MARIA CABOCLA – Catulo da Paixão Cearense


Maria Cabocla


Patroa: eu sou sertaneja
Vassuncê não me aconsêie
Prá tomar banho de ingrêja.
Crédo em cruz!... Nosso Sinhô!...
Eu sou curada do amô!

Vassuncê pode falá,
Póde mêmo me xingá
Cum tudo que é nome feio...
Me chama todos os nome,
Mas porém nunca me fale
No amô tinhoso dos hôme!

Meu pae que dênde criança
Era Passadô de Gado,
Só se cazou cum a mãezinha,
Pruquê, sá dôna, a mamãe
Era tão bela e fermosa
Que todo o hôme que via
A minha mãe, sá dôninha,
Ficava logo imbeiçado,


Meu avô, esse, sá dona,
Era um cabra tão safado,
Que despois de inchê de fio
A minha santa vozinha,
Se dizovou lá dos matto,
Prá vim sê gallo infeitado.

Meu padrinho apremetteu
Casamento a uma tapuia
Lá das banda do Páu Fundo,
E fartando uma sumana
Prô dia do casamento,
Fugiu prô ôco do mundo.

O Antonico da Favella,
Que era também meu êrmão,
Só se acuêirou cum a Rita,
A neta do Zé Pinguella,
Prá fazê fio na Rita
E se casá cum uma china,
Nascida no Tapadão.

Têve um hôme no sertão,
Um véio, um sinhô de Engenho,
Tão isturrado e crué,
Que se casou-se cum a Rosa,
(que era a branca mais fermosa...)
E tinha prá aquellas banda
Mais de oito ou dez muié!!!

O érmão do douto Jão Gôme,
Que fez tantas imbrêtada
Prá ajuntá cum a afiada
Do Bastião do Gerôme,
Sá dôna sabe o que fez!?

Matou a pobre de fome!!

Não ficava mais calada,
Se fosse fala de todas
As cafangada dos hôme!

Sá dona, a prêmêra vez
Que eu senti a navaiada
D`um disgraçado chamego
Pulo Reimundo Curúmba,
Um tocado de zabumba,
Nunca mais tive assucêgo!!!

Eu fui bonita, sá dôna!...

Sá dôna, eu já tive uns óio
Tão vivo, que parecia
Duas fulô de pôdóio!

Esta carinha enrugada
Já fez munto fôiaráda
Andá de reda no chão!

Mas porém, amô de véra,
Amô cá do coração,
Amô fixe, amô fié,
Eu só tive um só, sá dôna,
Cumo todas as muié.

Eu vi esse hôme mardicto
Tocando aquelle insturmento,
N'uma noite de Natá!

Era um, cabra chaboquêro,
Mas porém chorava tanto
No zabumba feiticêro,
Que o coração aqui dento
Se damnou-se a zabumbá!

Dênde essa noite mardicta
Nunca mais assuceguei!
O hôme jurava tanto,
Cum uma carinha de santo,
Que tudo que elle me disse,
Santamentes, crêditei.

Eu tinha vinte e dois anno
E não sabia, patrôa,
Que coisa era namorá,
Quando sujuguei minh`arma,
Sem arreceio e sobrôço,
Pulo cabôco que tinha
Os dente cumo caroço
De mio de mucunzá.

Deus Nosso Sinhô me váia!

Nem falando uma sumana,
Sem cumê e sem drumi,
Eu dizia o que suffri
Prú móde aquelle canáia!

Todo o mundo me dizia
Que o hôme era arreminado,
Máiscánga e marombadô!

Meus óio não via nada!...

Minhárma táva introzada!...

Eu tava zanza!
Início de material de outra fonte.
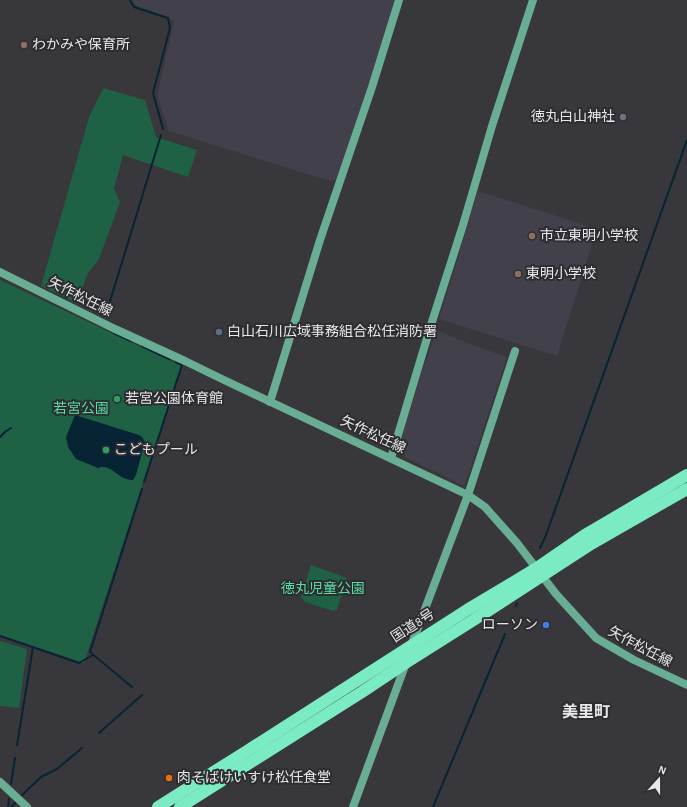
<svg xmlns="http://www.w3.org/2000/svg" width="687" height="807" viewBox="0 0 687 807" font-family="'Alegreya Sans','Noto Sans JP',sans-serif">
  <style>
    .built { fill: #42404a }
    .green { fill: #1e6144 }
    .water { fill: #072435 }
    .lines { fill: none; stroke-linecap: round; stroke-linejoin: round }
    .stream { stroke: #072435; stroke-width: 2 }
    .secondary { stroke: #68ad94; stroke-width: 8 }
    .highway { stroke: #7bebc3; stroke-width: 12 }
    .education-dot { fill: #8d6e63; stroke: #2d2d31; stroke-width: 1.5 }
    .worship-dot { fill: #6b7280; stroke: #2d2d31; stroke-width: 1.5 }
    .service-dot { fill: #5c6f8a; stroke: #2d2d31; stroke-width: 1.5 }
    .leisure-dot { fill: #2e9e5b; stroke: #2d2d31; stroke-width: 1.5 }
    .shop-dot { fill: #3f7fe0; stroke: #2d2d31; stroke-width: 1.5 }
    .food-dot { fill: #e8710a; stroke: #2d2d31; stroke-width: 1.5 }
    .labels { text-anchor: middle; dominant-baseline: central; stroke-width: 4; stroke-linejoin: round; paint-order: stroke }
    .poi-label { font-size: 14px; fill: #e7e7e9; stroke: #2d2d31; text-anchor: start }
    .street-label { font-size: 14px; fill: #e7e7e9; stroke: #2d2d31 }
    .park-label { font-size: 14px; fill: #57dfa2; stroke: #2d2d31 }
    .quarter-label { font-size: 16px; font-weight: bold; fill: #e7e7e9; stroke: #2d2d31 }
  </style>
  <rect width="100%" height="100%" fill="#38373b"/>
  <g class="built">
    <path d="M132,0h264l-13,41 -46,139 -7,1 -161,-50 -12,-35 17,-75 -39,-16z"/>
    <path d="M478,191l119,38 -40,127 -118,-37z"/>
    <path d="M439,331l28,12 40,14 -37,113 -6,16 -71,-35 21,-53 6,-22 16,-43z"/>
  </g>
  <g class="green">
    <path d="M103,88l42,12 11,37 41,13 -9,27 -65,-22 -9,34 6,13 -21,57 -11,14 -11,30 -36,-17 48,-169z"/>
    <path d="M0,280l181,86 -97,297 -84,-28z"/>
    <path d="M311,565l36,13 -10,32 -4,1 -28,-9 -4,-5z"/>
    <path d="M0,641l27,8 -8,59 -19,-2z"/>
  </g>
  <path class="water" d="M75,415l64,20 3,2 3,5 -9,33 -3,5c-15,1 -21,-17 -35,-12l-22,-9 -8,-12 -2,-10z"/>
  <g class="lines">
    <g class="stream">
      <path d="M130,0l4,7 34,11 2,10 -17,65 10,36"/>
      <path d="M107,311l54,-176"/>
      <path d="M114,333l17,8"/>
      <path d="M142,346l27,13"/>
      <path d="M0,437l6,-6 5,-3"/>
      <path d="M144,482l38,-117 -6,-3"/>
      <path d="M540,548l6,-13 141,-395"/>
      <path d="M516,606l1,-3"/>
      <path d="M0,636l79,27 14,-8"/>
      <path d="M132,687l-42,-35 52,-163"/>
      <path d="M99,733l43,-38"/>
      <path d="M17,745l16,-98"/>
      <path d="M11,784l4,-26"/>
      <path d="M20,797l21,-20 16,-8 25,-21"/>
      <path d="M8,807l1,-8"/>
      <path d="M11,807l6,-6"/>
      <path d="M433,807l72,-173"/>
    </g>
    <g class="secondary">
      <path d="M0,272l115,57 70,32 39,19 244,115 17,12 32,36 39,51 40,44 38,22 53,25"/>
      <path d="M270,402l50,-162 52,-153 27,-87"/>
      <path d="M391,458l40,-133 32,-100 29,-99 41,-126"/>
      <path d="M411,646l57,-151 47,-144"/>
      <path d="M0,782l27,25"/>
      <path d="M353,807l53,-144"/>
    </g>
    <g class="highway">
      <path d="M158,807l89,-56 61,-39 159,-102 70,-42 48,-33 102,-60"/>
      <path d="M180,807l182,-115 45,-30 84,-53 100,-65 96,-55"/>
    </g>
  </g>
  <g class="education-dot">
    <circle cx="24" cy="45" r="4"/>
    <circle cx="532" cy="236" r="4"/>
    <circle cx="518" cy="274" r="4"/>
  </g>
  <circle class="worship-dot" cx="623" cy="117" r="4"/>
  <circle class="service-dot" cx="219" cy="332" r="4"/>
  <g class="leisure-dot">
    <circle cx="117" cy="399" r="4"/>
    <circle cx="106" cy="450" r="4"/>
  </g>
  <circle class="shop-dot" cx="546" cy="625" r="4"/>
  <circle class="food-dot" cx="169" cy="778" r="4"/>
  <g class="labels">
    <g class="poi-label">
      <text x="32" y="45">わかみや保育所</text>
      <text x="615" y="117" text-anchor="end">徳丸白山神社</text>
      <text x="540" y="236">市立東明小学校</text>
      <text x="526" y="274">東明小学校</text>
      <text x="227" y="332">白山石川広域事務組合松任消防署</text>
      <text x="125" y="399">若宮公園体育館</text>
      <text x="114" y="450">こどもプール</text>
      <text x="538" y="625" text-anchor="end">ローソン</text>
      <text x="177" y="778">肉そばけいすけ松任食堂</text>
    </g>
    <g class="street-label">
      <text transform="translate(80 297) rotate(27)">矢作松任線</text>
      <text transform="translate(373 435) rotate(25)">矢作松任線</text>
      <text transform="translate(413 626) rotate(-33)">国道8号</text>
      <text transform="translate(640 647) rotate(28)">矢作松任線</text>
    </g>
    <g class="park-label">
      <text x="81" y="409">若宮公園</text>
      <text x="323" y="589">徳丸児童公園</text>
    </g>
    <g class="quarter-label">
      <text x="586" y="712">美里町</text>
    </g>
  </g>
  <g transform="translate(659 779) rotate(21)" stroke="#2d2d31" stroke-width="3" paint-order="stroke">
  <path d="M0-3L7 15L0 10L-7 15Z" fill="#e7e7e9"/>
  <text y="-6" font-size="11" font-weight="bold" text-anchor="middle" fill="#e7e7e9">N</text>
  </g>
</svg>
Era o amô!

Suffri três anno puxado,
Inté que um dia o marvado
Me pediu-me em casamento,
Dizendo ä minha mãezinha
Que dênde aquele momento
Tudo tava apreparado.

Mas porém nesse intrevállo,
Vira, méxe, larga e péga,
Curumba fez um manzéga
E foi prezo... já se vê!

Três dia despois da briga,
Eu desandei cum as bexiga,
Que me botou n'uma cama
Dois mez intêro a soffrê!

Graça a Jesus, fiquei boa!

Mas porém minha patrôa
Já póde fazê indéa
Do que eu penei cum esta cara,
Que já deu tanto cavaco,
E tá cheia de buraco,
Que nem tronco de manguêra,
Quando tá podre de véia.

No intrévallo de dois anno,
Que ele teve na prisão,
Cozinhando prô mardicto,
Prá leva toda a minhã
A comida cum estas mão,
Eu suffri, eu suffri tanto,
Que nem sei lhe dizê, não,
Apois, tarvez, vassuncê,
Sá dôna, não me credite!

A mamãezinha (coitada!!)
Me vendo assim padecê,
Morreu de lerzão cardite!

Apois bem, vassuncê sabe
O que fez o goróróba,
Quando sahiu da taioba,
Que é o nome lá da prisão?
Abrindo os panno, sá dôna,
Deu de perna prô sertão,
E foi se casá cum a fia
Do LiopordoMarruá,
Um hôme que foi vaquêro
E é hoje um sinhô de Engenho
Nas varge de Pirauá.

Cahi ôtra vêis de cama
No dia que o marupâma
Sahiu de lá da prizura.

Quando aquelle mesquinhez
Me viu a primêra vez,
Cum a cara sarapintada
E cheia de quêmadura,
Já me ôiôu cum farsidez!...

Já não me ôiôu cum ternura!

Oiando prá minha cara,
Quêmada que nem coivara,
O marvadão se esquecia
Que dentro dárma eu trazia
Toda a minha fermuzura!!

O raio do mariola
Não me quis mais, pruquê eu tinha
Nesta cara uns pipocão!!

Sá dôna, o coisa mesquinha
Sabia que a varióla 
não bole cum o coração!

Ele é que era o bexiguento,
Pruquê se não tinha a cara
Quêmada como a coivara,
Seu coração táva negro...
Escuro como um cravão!

Aquelle não-sei-que-diga
Tinha a pió das bexiga
Que se chama... Ingratidão!!!

Nhá moça!... Todos os hôme,
Que tem tantos, tantos nome...
Têm, na verdade, um somentes...
Um só: - Reimundo Curúmba!

E esse nome dento d’árma
Eu sinto que, dia a dia,
Incha mais do que caxumba!

Mas porêm vancê são sabe 
Cumo as cabôca ficava,
Quando o cabra se esfoiava
Num coração d’um zabumba!

Nas festa de Santo Antonio,
Quando isturrava a embolada,
Cada ronco da pancada
Era cumo a trevuada,
Em noite de ventania!

Mas porêm, quando o zabumba
Tocava só prá samba,
Parecia um sabiá,
Chorando a morte do dia!

Crédo, em cruz!... Nosso Sinhô!...

Patrôa: é prú via disso
Que eu lhe disse, inda há pouquinho,
Que eu sou curada do amô.

Já tô véia!... A minha cara
Parece uma biboquêra!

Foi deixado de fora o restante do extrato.